After I familiarized myself with the rules, I mosied into the house with my shower bag. A was sitting behind a computer, crunching numbers, but she took a break to show me a luxurious little bathroom I’d have all to myself and the laundry room, which I’d read that I would be permitted to use once during my stay. (It was a good thing, too, because I was down to my very last clean pair of socks and underwear.) I gleaned from our short conversation that she would be busy with work most of the day and then out for the evening, and that meant I could shower at my leisure and then take a nap, which I desperately needed. Getting to know my hosts is normally one of my favorite parts of Couchsurfing, but in this case, I was grateful that A was busy. I scrubbed the grime from my skin, returned to the shed, and collapsed into a dreamless sleep for a couple of hours.
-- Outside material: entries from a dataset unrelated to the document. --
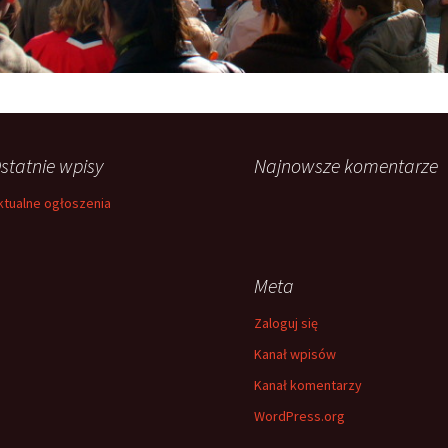
statnie wpisy
Najnowsze komentarze
ktualne ogłoszenia
Meta
Zaloguj się
Kanał wpisów
Kanał komentarzy
WordPress.org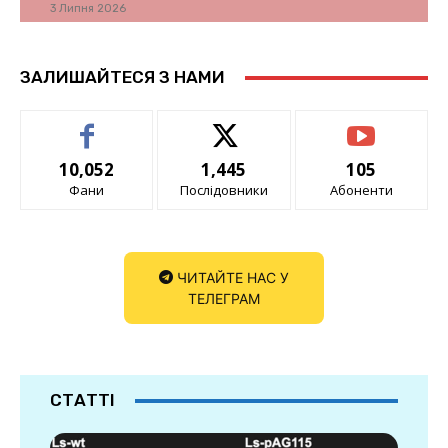
3 Липня 2026
ЗАЛИШАЙТЕСЯ З НАМИ
10,052
1,445
105
Фани
Послідовники
Абоненти
ЧИТАЙТЕ НАС У
ТЕЛЕГРАМ
СТАТТІ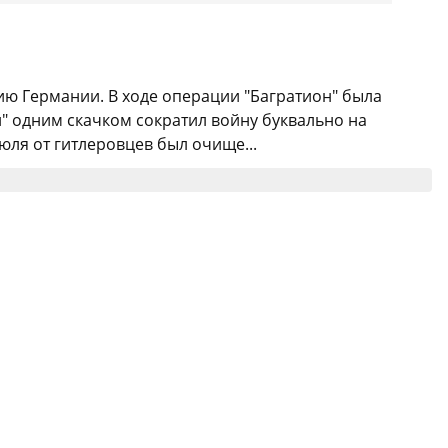
ю Германии. В ходе операции "Багратион" была
" одним скачком сократил войну буквально на
ля от гитлеровцев был очище...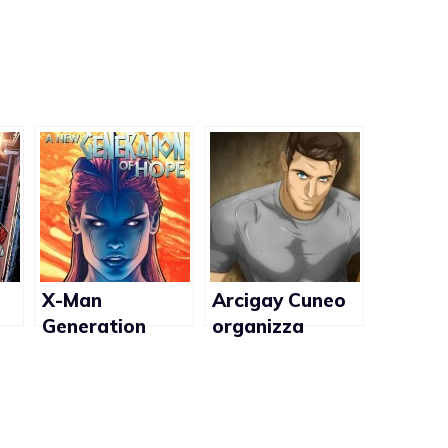
X-Man
Arcigay Cuneo
Generation
organizza
Hope: il
incontro sulla
fumetto contro
storia del
il bullismo
fumetto nella
omofobo
cultura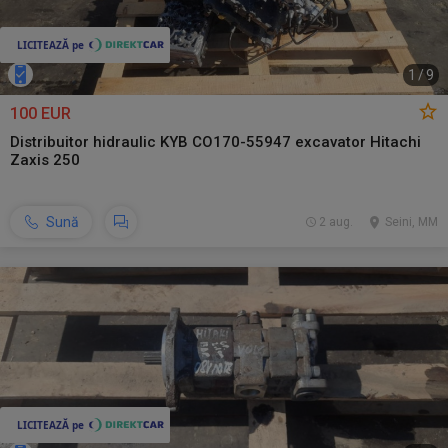
1
/
9
100 EUR
Distribuitor hidraulic KYB CO170-55947 excavator Hitachi
Zaxis 250
Sună
2 aug.
Seini, MM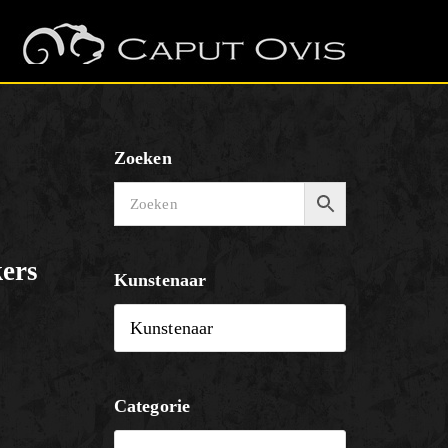
Zoeken
ers
Kunstenaar
Categorie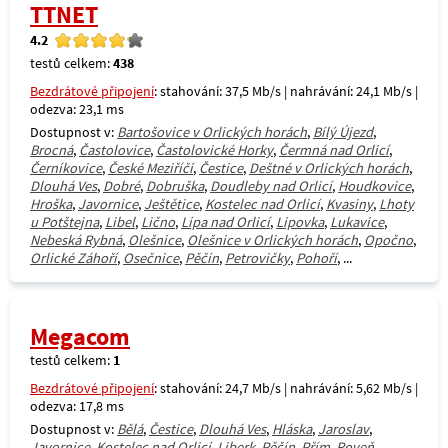
TTNET
4.2
testů celkem:
438
Bezdrátové připojení
: stahování: 37,5 Mb/s | nahrávání: 24,1 Mb/s |
odezva: 23,1 ms
Dostupnost v:
Bartošovice v Orlických horách
,
Bílý Újezd
,
Brocná
,
Častolovice
,
Častolovické Horky
,
Čermná nad Orlicí
,
Černíkovice
,
České Meziříčí
,
Čestice
,
Deštné v Orlických horách
,
Dlouhá Ves
,
Dobré
,
Dobruška
,
Doudleby nad Orlicí
,
Houdkovice
,
Hroška
,
Javornice
,
Ještětice
,
Kostelec nad Orlicí
,
Kvasiny
,
Lhoty
u Potštejna
,
Libel
,
Lično
,
Lípa nad Orlicí
,
Lipovka
,
Lukavice
,
Nebeská Rybná
,
Olešnice
,
Olešnice v Orlických horách
,
Opočno
,
Orlické Záhoří
,
Osečnice
,
Pěčín
,
Petrovičky
,
Pohoří
, ...
Megacom
testů celkem:
1
Bezdrátové připojení
: stahování: 24,7 Mb/s | nahrávání: 5,62 Mb/s |
odezva: 17,8 ms
Dostupnost v:
Bělá
,
Čestice
,
Dlouhá Ves
,
Hláska
,
Jaroslav
,
Javornice
,
Kostelec nad Orlicí
,
Liberk
,
Pěčín
,
Přím
,
Roveň
,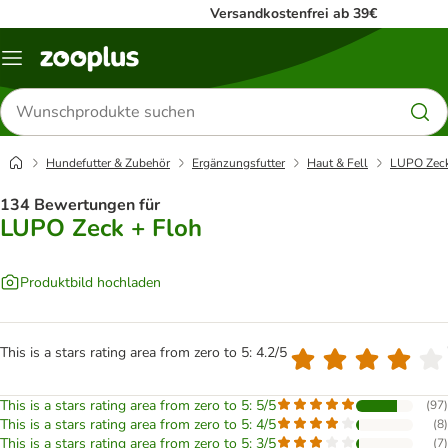
Versandkostenfrei ab 39€
Menü
Produkte
suchen
Hundefutter & Zubehör
Ergänzungsfutter
Haut & Fell
LUPO Zeck
134 Bewertungen für
LUPO Zeck + Floh
Produktbild hochladen
This is a stars rating area from zero to 5: 4.2/5
This is a stars rating area from zero to 5: 5/5
(
97
)
This is a stars rating area from zero to 5: 4/5
(
8
)
This is a stars rating area from zero to 5: 3/5
(
7
)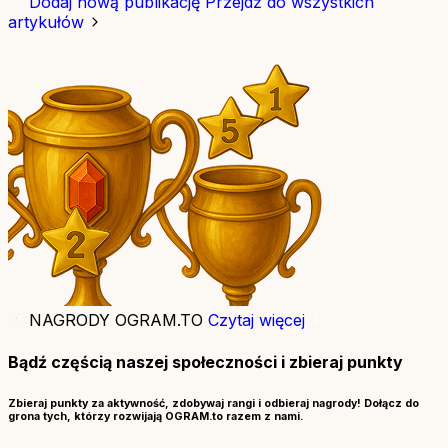
Dodaj nową publikację
Przejdź do wszystkich
artykułów
NAGRODY OGRAM.TO
Czytaj więcej
Bądź częścią naszej społeczności i zbieraj punkty
Zbieraj punkty za aktywność, zdobywaj rangi i odbieraj nagrody! Dołącz do
grona tych, którzy rozwijają OGRAM.to razem z nami.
When I woke, it was late afternoon, and I walked a path I’d read about in A’s book down to Puget Sound. I texted a friend from grad school who had moved to Seattle a few years back and made plans to meet up with her the next day. Then around dinner time, I walked to a nearby shopping complex for ramen. The restaurant had spaced the tables out to follow social distancing protocols, and as I would notice in most places along the West Coast, people were following the mask mandates a lot more strictly than they had been back home in Fayetteville, North Carolina. Patrons removed their masks only to eat and then put them back on if they got up to use the restroom or leave the building. Having been vaccinated back in March, I felt relatively confident that if I did get a breakthrough case, it probably wouldn’t be catastrophic, but since I also knew I would be crossing paths with plenty of unvaccinated people on my journey, I was glad to see reasonable precautions being taken.

That night before bed, I put a load of laundry in the washer, and A showed me where to find the coffee, granola, yogurt, and berries in her kitchen for breakfast in the morning. I fell asleep in gratitude for the safe haven I’d found at A’s and got the best night of rest I’d had in recent memory.